Every Day I’ll Be Ready For A Funeral

Every Day I’ll Be Ready For A Funeral

I was walking my dog last night and some people sitting out on their stoop called out to me “What kinda dog is that, he sure is handsome” and so we got to chatting.

The people were at a house across from me, having a wake. The woman who had lived in the house had died and she was very old, so there were a large bunch of relatives hanging out after the funeral. Drinking. Chatting. It appeared to be the kind of get-together you’d see post-funeral on TV or in a movie. Where people are drinking and seeming to enjoy one another, celebrating the life of the person who has died genuinely, catching up with each other, unlike every wake/funeral I’ve ever attended, where everyone was, in my opinion, WAY too sober and grim and sad.

Anyway. So we’re chatting, about my handsome dog, who gets bored and lays down on the driveway, and the next thing I know they are asking me my name and my husband’s name and what do I do for a job and where I am from and some of them live in my hometown so we discuss my high school and do you know so-and-so? and we chit-chat and they are holding beers and wine glasses and it’s all good and friendly. After a time, I say goodnight and go home and that’s it. And most people wouldn’t think about this at all.

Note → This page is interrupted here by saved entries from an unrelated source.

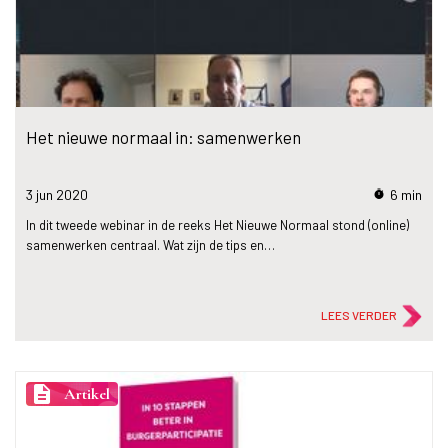
Het nieuwe normaal in: samenwerken
3 jun
2020
6 min
timer
In dit tweede webinar in de reeks Het Nieuwe Normaal stond (online)
samenwerken centraal. Wat zijn de tips en…
LEES VERDER
description
Artikel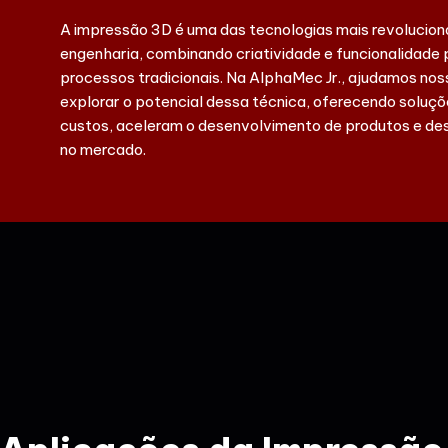
A impressão 3D é uma das tecnologias mais revolucion
engenharia, combinando criatividade e funcionalidade
processos tradicionais. Na AlphaMec Jr., ajudamos nos
explorar o potencial dessa técnica, oferecendo soluç
custos, aceleram o desenvolvimento de produtos e de
no mercado.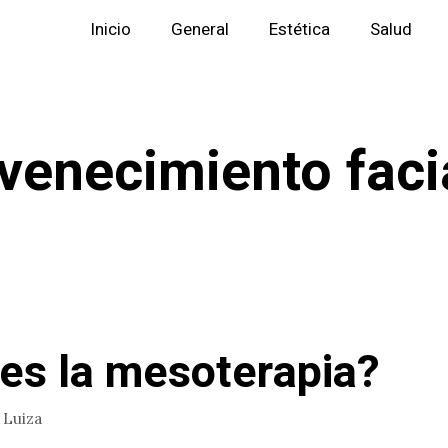
Inicio
General
Estética
Salud
venecimiento faci
es la mesoterapia?
r
Luiza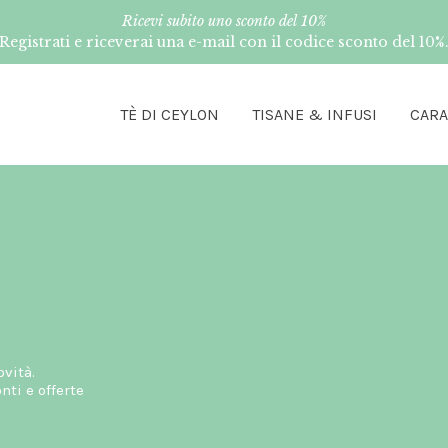
Ricevi subito uno sconto del 10%
Registrati e riceverai una e-mail con il codice sconto del 10%
TÈ DI CEYLON
TISANE & INFUSI
CAR
ovità.
ti e offerte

Except for hermitty me. Who has been thinking, the entire time she is chatting, that these people have no idea how unlike me it is to sit here and chew the fat with strangers. How exhausted I’ll feel when it’s done. How my husband will be shocked and dismayed that I’ve not returned when I said I would, because I always return when I say I will. I’m predictable. I don’t get waylaid into random conversations with strangers. That’s him.

But the funeral people? They don’t know that, and from the way I am acting, there’s no way they could know it. I do a decent impression of someone who is comfortable socially. Maybe it’s the Zoloft? Or that I couldn’t stand to look like an idiot, so I ramp up my game? Maybe that’s why people exhaust me? Maybe if I just stood in the driveway with the funeral people and acted mousy and awkward, I would go home as fresh as a daisy?

I’m not sure where I was going with this.